La science affirme que la technologie accélère la perception du temps par notre cerveau

Chaque année, on a l’impression que le temps s’accélère un peu plus. Un jour, c’est Pâques et, avant même de s’en rendre compte, un ami du lycée publie sur Facebook qu’il ne reste plus que cinq vendredis avant Noël (sérieusement, que diable).

Mais il s’avère que ce n’est pas seulement un autre inconvénient du vieillissement – un psychologue a trouvé des preuves que notre utilisation constante de la technologie rend notre cerveau plus efficace dans le traitement de l’information et, par conséquent, nous fait croire que le temps passe plus vite qu’il ne l’est réellement.

“J’ai trouvé des indications selon lesquelles l’interaction avec la technologie et les sociétés technocentriques a augmenté une sorte de pacemaker en nous”, a déclaré Aoife McLoughlin du campus de Singapour de la James Cook University. “Si cela peut nous aider à travailler plus rapidement, cela nous fait aussi sentir plus pressés par le temps”

Même si notre utilisation quasi-constante de la technologie est un phénomène relativement nouveau, la vitesse à laquelle le temps passe est un sujet qui préoccupe les gens depuis des siècles. Dès la Révolution française, on trouve des témoignages de personnes se plaignant du rythme de la vie moderne.

Mais Mme McLoughlin a trouvé des preuves que notre perception du temps s’accélère encore plus grâce aux smartphones. Ses recherches ont porté sur des groupes de personnes qui sont toujours connectées à la technologie et d’autres qui l’utilisent rarement, et ont comparé la façon dont chacune d’entre elles perçoit le passage du temps.

Elle a constaté que les personnes qui étaient toujours en ligne, sur leur ordinateur ou leur smartphone, surestimaient le temps qui s’était écoulé par rapport à celles qui utilisaient rarement la technologie. Ainsi, lorsqu’ils étaient assis dans une pièce, ils pensaient qu’une heure s’était écoulée alors qu’il ne s’agissait que de 50 minutes. Cette différence de perception pouvait les rendre stressés, car ils étaient plus susceptibles d’avoir l’impression que le temps était compté que leurs camarades déconnectés.

Et ce n’était pas seulement les personnes qui utilisaient souvent la technologie – McLoughlin a constaté que même les personnes qui lisaient une publicité pour le dernier iPad percevaient le temps comme passant plus vite que celles qui avaient lu un extrait d’un roman non technologique.

“C’est presque comme si nous essayions d’imiter la technologie et d’être plus rapides et plus efficaces”, a déclaré McLoughlin à ScienceAlert. “Il semble que quelque chose dans la technologie elle-même nous incite à augmenter ce pacemaker en nous qui mesure le temps qui passe.”

Les résultats soutiennent le conseil fréquemment émis selon lequel nous devrions tous prendre le temps de nous détacher des médias sociaux et d’Internet chaque semaine afin de ralentir ce stimulateur cardiaque.

“Ce que je soutiens, c’est qu’il existe une véritable base cognitive quantifiable pour ce conseil, plutôt que de simplement prendre du recul”, a déclaré McLoughlin. “C’est une raison scientifique de s’arrêter et de sentir les roses.”

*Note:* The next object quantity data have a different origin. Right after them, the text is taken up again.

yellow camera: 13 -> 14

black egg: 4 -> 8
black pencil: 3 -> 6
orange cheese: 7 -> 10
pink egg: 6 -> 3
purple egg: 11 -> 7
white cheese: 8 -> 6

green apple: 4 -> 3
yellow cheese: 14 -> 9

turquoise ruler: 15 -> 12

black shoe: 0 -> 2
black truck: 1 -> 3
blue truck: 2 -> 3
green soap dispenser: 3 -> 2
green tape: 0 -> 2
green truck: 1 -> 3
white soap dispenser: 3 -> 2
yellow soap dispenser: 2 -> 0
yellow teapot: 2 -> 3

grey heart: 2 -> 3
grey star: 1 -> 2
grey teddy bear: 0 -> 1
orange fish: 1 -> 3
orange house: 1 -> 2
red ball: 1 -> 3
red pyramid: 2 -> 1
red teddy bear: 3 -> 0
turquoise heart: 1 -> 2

Mais avant que vous ne paniquiez et ne jetiez votre iPhone dans l’océan pour avoir volé tout le temps précieux qui vous reste, McLoughlin cherche maintenant à savoir si ce phénomène a des effets positifs ou négatifs à long terme sur nos vies.

D’autres recherches ont montré que l’utilisation de la technologie peut nous aider à traiter l’information plus efficacement, et à devenir réellement plus rapide dans l’exécution des tâches, ce qui pourrait nous aider à gagner du temps à long terme.

“Du côté positif, une vitesse de traitement plus rapide peut être un avantage dans de nombreuses circonstances”, a déclaré Mme McLouhglin. Mais elle étudie également les effets à long terme de cette accélération.

“J’ai l’impression que cela conduirait à une augmentation du stress temporel, qui a été lié, entre autres, aux maladies cardiaques”, à la dépression chez les femmes qui travaillent à l’extérieur”, a-t-elle déclaré. “Une pression temporelle élevée est également liée de manière significative à la détresse chez les hommes et les femmes, et est liée à des niveaux accrus de

La bonne nouvelle, c’est que le temps ne s’accélère pas vraiment, seul notre cerveau le fait. La mauvaise nouvelle est que nous sommes tous trop occupés à utiliser la technologie pour apprécier le temps supplémentaire qu’elle nous offre. Ah, quelle ironie !

Mme McLoughlin a actuellement soumis ses résultats pour publication dans des revues à comité de lecture.

L’Université James Cook est un sponsor de ScienceAlert. Pour en savoir plus sur leurs recherches.